Cytotoxic and apoptotic effects of cyproterone acetate against cancer cells and normal cells

Hala M.  Al-Saily; Mohammad  Al-Halbosiy; Faris N. Al-Hady

doi:10.24126/jobrc.2019.13.1.571

Authors

Hala M. Al-Saily
Mohammad Al-Halbosiy
Faris N. Al-Hady

DOI:

https://doi.org/10.24126/jobrc.2019.13.1.571

Keywords:

Cyproterone acetate , cytotoxic, apoptotic , cancer cells

Abstract

Back ground: Cyproterone acetate (CPA) is a steroidal anti-androgen inhibits the testosterone and DHT action it is used as a medicine for prostate cancer by association with the androgen receptors located on the surface of prostate cells, thus preventing the association of testosterone with receptors.

Objective: Investigation of the anticancer activities of Cyproterone acetate against cancer cell lines testicular (Tera-1), macrophage (RAW 264.7) in comparison to non- tumorigenic fetal hepatic cell line (WRL-68).

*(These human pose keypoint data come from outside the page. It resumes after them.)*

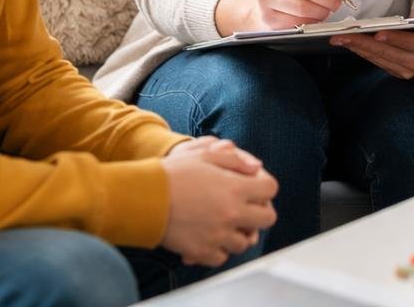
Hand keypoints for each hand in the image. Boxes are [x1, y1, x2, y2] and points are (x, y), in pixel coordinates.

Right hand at [160, 139, 277, 266]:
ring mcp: (218, 235)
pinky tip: (208, 237)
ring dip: (238, 233)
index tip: (253, 187)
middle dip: (259, 212)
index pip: (270, 190)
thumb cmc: (173, 172)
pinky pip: (222, 257)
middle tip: (244, 208)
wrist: (143, 198)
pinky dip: (218, 249)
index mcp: (235, 188)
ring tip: (223, 223)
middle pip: (267, 219)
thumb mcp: (204, 155)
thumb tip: (257, 167)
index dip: (263, 186)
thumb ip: (235, 160)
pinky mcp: (202, 252)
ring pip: (245, 242)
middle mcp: (231, 213)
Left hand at [330, 7, 413, 78]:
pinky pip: (379, 63)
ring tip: (340, 39)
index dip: (392, 38)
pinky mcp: (400, 74)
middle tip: (342, 36)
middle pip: (387, 53)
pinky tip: (351, 45)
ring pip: (380, 59)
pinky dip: (365, 54)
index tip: (377, 33)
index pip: (408, 43)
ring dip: (358, 50)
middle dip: (363, 44)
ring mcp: (409, 71)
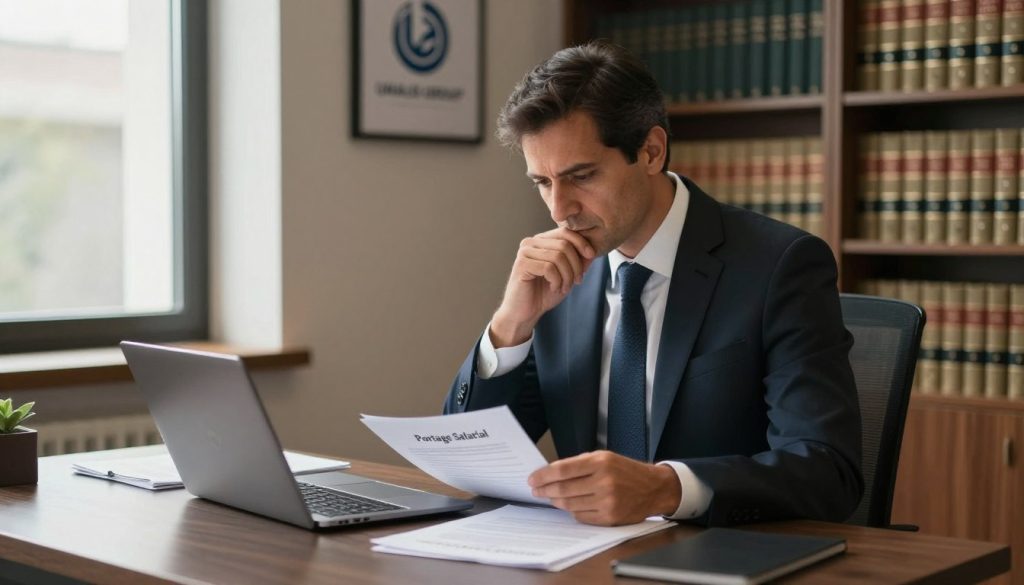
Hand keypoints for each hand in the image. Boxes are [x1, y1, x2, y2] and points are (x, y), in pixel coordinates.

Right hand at [490, 227, 594, 346]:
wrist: (525, 313)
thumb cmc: (544, 293)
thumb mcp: (567, 275)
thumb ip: (578, 262)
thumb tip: (592, 251)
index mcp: (541, 241)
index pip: (565, 232)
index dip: (581, 243)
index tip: (591, 257)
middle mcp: (531, 243)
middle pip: (564, 244)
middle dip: (576, 265)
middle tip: (576, 281)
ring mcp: (524, 252)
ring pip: (558, 256)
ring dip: (567, 276)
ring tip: (564, 288)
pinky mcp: (521, 265)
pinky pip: (549, 268)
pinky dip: (557, 281)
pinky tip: (553, 288)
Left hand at [527, 451, 681, 525]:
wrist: (654, 488)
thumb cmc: (627, 471)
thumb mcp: (605, 458)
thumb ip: (580, 465)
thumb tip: (552, 473)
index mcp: (601, 462)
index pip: (562, 470)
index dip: (543, 475)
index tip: (533, 479)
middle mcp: (604, 481)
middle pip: (563, 489)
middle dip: (545, 490)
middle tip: (536, 490)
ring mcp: (607, 502)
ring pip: (569, 504)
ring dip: (556, 501)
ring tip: (550, 497)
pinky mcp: (609, 518)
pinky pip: (581, 516)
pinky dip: (572, 511)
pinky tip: (569, 505)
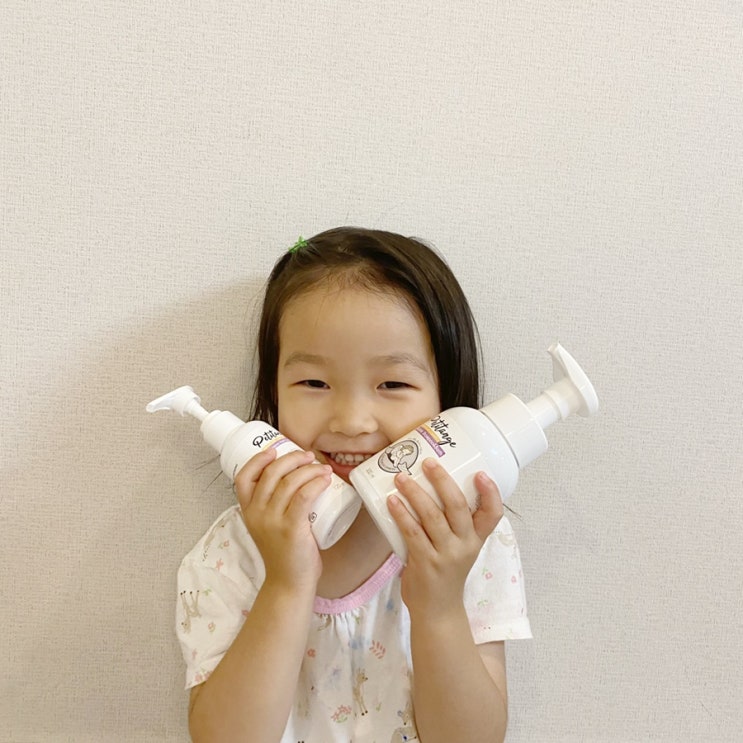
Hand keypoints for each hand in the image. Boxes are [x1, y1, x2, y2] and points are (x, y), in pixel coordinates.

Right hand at [234, 448, 329, 590]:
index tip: (274, 450)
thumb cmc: (284, 552)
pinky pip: (304, 497)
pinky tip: (325, 479)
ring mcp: (273, 521)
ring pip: (290, 482)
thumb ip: (274, 506)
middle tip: (308, 456)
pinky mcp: (291, 529)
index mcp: (248, 511)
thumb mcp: (268, 525)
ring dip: (309, 469)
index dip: (257, 459)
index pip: (243, 477)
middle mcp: (257, 514)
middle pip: (270, 473)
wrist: (289, 583)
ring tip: (322, 468)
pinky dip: (315, 483)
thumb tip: (295, 477)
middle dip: (291, 458)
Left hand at [388, 459, 502, 619]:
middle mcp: (465, 545)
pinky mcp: (426, 563)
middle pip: (458, 507)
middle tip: (427, 462)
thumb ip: (450, 522)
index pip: (493, 515)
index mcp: (477, 539)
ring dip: (415, 493)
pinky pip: (412, 532)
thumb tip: (426, 483)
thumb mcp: (459, 547)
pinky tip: (391, 501)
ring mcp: (446, 555)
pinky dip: (401, 514)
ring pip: (432, 516)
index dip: (491, 493)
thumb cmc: (445, 571)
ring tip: (401, 477)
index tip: (481, 473)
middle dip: (442, 481)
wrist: (437, 610)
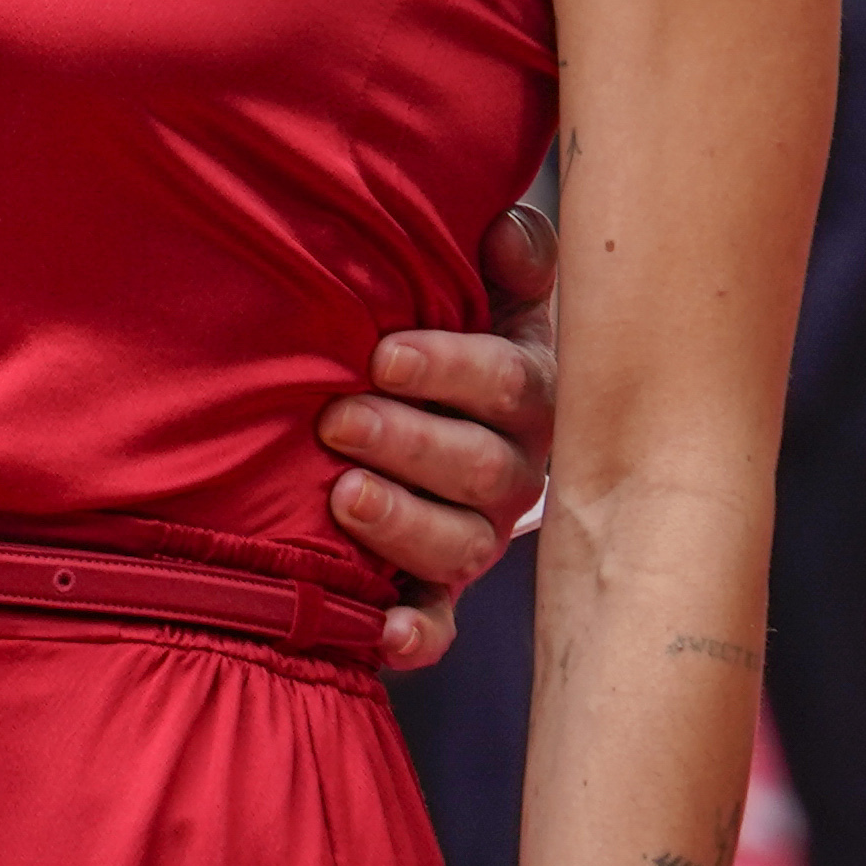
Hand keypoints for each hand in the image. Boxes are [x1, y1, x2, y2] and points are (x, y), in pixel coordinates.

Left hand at [322, 196, 557, 669]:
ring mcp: (476, 537)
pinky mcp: (437, 592)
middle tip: (338, 419)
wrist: (455, 418)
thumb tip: (505, 231)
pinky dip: (415, 634)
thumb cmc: (462, 339)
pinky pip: (436, 625)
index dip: (448, 367)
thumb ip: (511, 258)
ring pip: (457, 545)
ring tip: (343, 498)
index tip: (382, 355)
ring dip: (403, 526)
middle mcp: (511, 472)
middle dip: (408, 443)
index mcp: (527, 392)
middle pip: (478, 468)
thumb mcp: (495, 293)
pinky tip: (383, 632)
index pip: (504, 381)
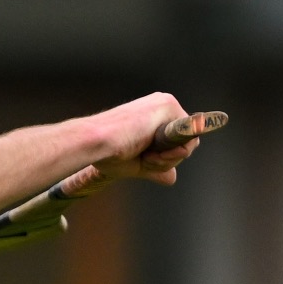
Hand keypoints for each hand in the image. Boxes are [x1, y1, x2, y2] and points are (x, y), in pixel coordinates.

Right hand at [57, 93, 197, 202]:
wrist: (95, 143)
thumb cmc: (107, 153)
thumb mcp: (137, 165)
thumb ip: (157, 168)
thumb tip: (172, 179)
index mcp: (152, 117)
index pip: (175, 142)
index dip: (165, 159)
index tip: (145, 161)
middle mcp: (161, 107)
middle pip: (184, 142)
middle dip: (167, 160)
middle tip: (144, 159)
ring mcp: (166, 105)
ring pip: (187, 142)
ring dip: (167, 159)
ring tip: (144, 156)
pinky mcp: (168, 106)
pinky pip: (187, 137)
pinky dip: (172, 153)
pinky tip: (151, 152)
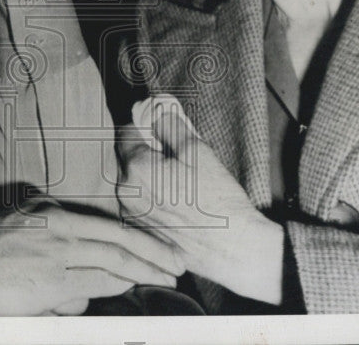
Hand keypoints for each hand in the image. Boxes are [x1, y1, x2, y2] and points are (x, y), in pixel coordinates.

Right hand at [0, 200, 182, 315]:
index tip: (156, 244)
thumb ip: (50, 254)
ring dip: (145, 267)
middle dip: (153, 249)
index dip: (135, 235)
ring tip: (169, 274)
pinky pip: (93, 279)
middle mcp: (58, 224)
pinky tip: (135, 286)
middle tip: (179, 259)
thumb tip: (78, 289)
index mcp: (49, 211)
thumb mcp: (17, 235)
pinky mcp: (48, 277)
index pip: (104, 224)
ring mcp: (55, 250)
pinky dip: (118, 282)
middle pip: (118, 237)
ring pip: (113, 257)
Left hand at [117, 96, 284, 303]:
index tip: (159, 124)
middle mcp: (125, 193)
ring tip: (181, 181)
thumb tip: (154, 109)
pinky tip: (179, 201)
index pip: (127, 131)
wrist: (232, 248)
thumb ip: (169, 123)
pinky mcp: (141, 231)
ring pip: (134, 180)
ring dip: (149, 173)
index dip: (144, 123)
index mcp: (136, 168)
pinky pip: (140, 202)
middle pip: (128, 156)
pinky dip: (153, 195)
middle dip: (148, 150)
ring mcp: (131, 215)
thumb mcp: (196, 149)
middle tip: (177, 155)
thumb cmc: (217, 199)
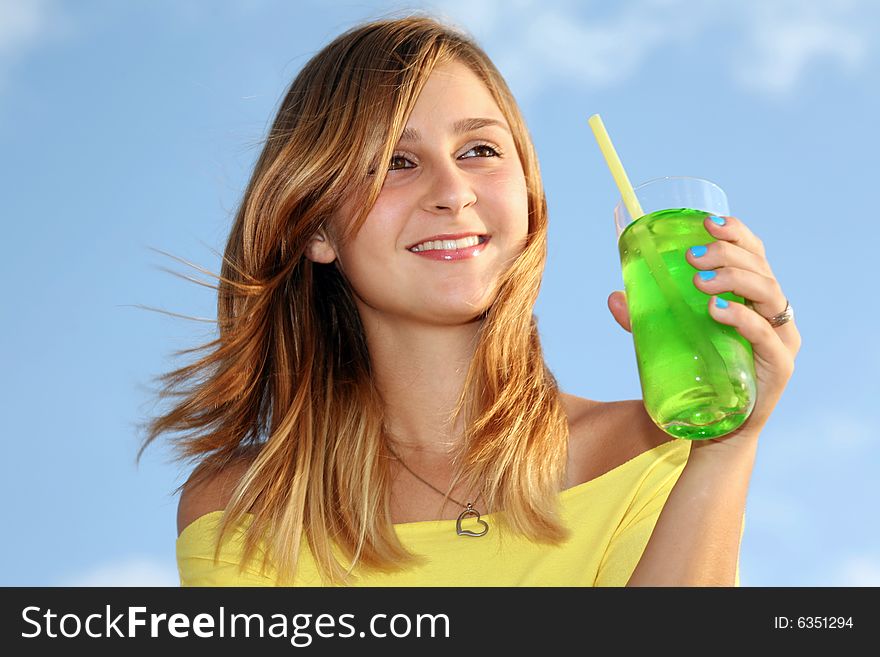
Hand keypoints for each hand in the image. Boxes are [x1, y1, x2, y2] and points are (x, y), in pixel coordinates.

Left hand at [608, 214, 801, 449]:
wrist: (715, 430)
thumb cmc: (698, 375)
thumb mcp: (670, 340)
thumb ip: (644, 319)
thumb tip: (613, 297)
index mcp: (753, 297)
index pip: (754, 253)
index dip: (736, 233)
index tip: (706, 223)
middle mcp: (773, 312)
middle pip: (760, 268)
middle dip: (726, 254)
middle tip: (690, 258)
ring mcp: (781, 338)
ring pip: (768, 293)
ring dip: (733, 280)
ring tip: (699, 282)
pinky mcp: (780, 365)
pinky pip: (766, 334)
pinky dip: (742, 318)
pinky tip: (718, 310)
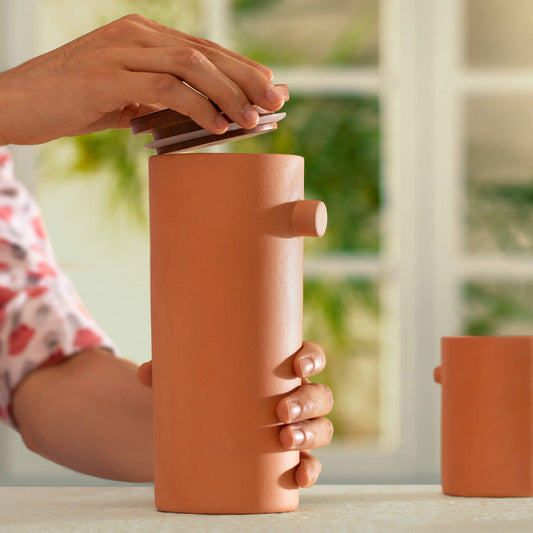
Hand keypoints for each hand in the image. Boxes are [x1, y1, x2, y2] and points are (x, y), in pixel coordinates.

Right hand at [0, 14, 286, 144]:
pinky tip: (217, 125)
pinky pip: (164, 88)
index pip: (204, 49)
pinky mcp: (106, 76)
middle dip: (246, 77)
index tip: (271, 89)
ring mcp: (120, 51)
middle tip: (277, 100)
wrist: (16, 103)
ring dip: (227, 93)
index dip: (241, 68)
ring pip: (190, 65)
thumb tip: (201, 117)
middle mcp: (136, 35)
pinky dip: (196, 106)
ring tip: (253, 119)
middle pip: (205, 52)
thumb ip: (159, 100)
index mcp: (143, 37)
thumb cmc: (72, 102)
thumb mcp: (125, 99)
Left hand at [138, 341, 333, 488]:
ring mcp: (294, 427)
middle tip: (279, 411)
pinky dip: (311, 469)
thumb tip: (146, 373)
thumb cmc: (205, 393)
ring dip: (311, 432)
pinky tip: (299, 476)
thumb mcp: (190, 380)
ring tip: (285, 440)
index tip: (297, 367)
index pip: (308, 357)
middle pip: (319, 394)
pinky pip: (310, 462)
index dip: (311, 359)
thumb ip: (169, 372)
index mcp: (279, 369)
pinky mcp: (287, 457)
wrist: (201, 429)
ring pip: (322, 427)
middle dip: (306, 401)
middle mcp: (293, 396)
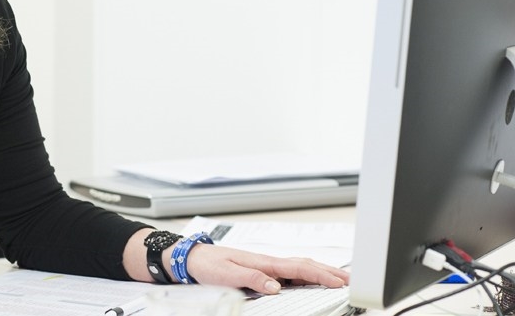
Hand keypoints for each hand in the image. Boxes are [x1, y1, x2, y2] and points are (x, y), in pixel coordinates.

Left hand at [185, 244, 348, 294]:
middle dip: (329, 272)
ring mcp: (267, 265)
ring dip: (321, 272)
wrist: (194, 258)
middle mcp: (269, 262)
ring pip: (300, 268)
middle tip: (351, 281)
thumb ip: (252, 279)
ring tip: (339, 280)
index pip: (299, 268)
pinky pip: (290, 273)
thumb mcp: (227, 274)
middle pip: (305, 265)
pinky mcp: (263, 270)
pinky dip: (306, 275)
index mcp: (264, 262)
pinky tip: (311, 280)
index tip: (339, 282)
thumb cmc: (209, 264)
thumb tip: (276, 286)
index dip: (321, 275)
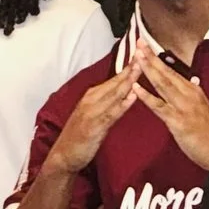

Material and method: The cytotoxic effect of CPA was investigated according to selected parameters including: MTT assay as assay of cell function to determined cell viability, high content screening (HCS) technique for the apoptosis of cell. Only the most cytotoxic concentration of CPA and the most sensitive cells as assayed by MTT was selected to complete the other test: (HCS). (MTT) assay was carried out at the Centre of Biotechnology Research’s, Al- NahrainUniversityBaghdad,Iraq . The HCS assay was performed at the Centre for Natural Product Research and Drug Discovery, Department of Pharmacology,Faculty of Medicine, University of Malaya, KualaLumpur, Malaysia

Results: The most significant cytotoxic effect of Cyproterone acetate towards 2 cancer cell lines was obtained when its concentration was 1.25mg/mL. The Tera-1 Cells were more sensitive to Cyproterone acetate compared with RAW264.7 and WRL-68. cells. There was a significant decrease in valid cell count, nuclear intensity and mitochondrial membrane potential (MMP) when CPA (400 μg/mL)was used compared with doxorubicin (20 μg/mL) as a standard. Also, there was a significant increase in membrane permeability and cytochrome C releasing when CPA (400μg/ml) was used compared with positive control.

Conclusion: CPA showed cytotoxic effects against the Tera-1 and RAW264.7 cancer cell lines while the WRL-68. Cells was not affected as determined in-vitro by the MTT assay. The HCStechnique also showed toxic effect towards Tera-1.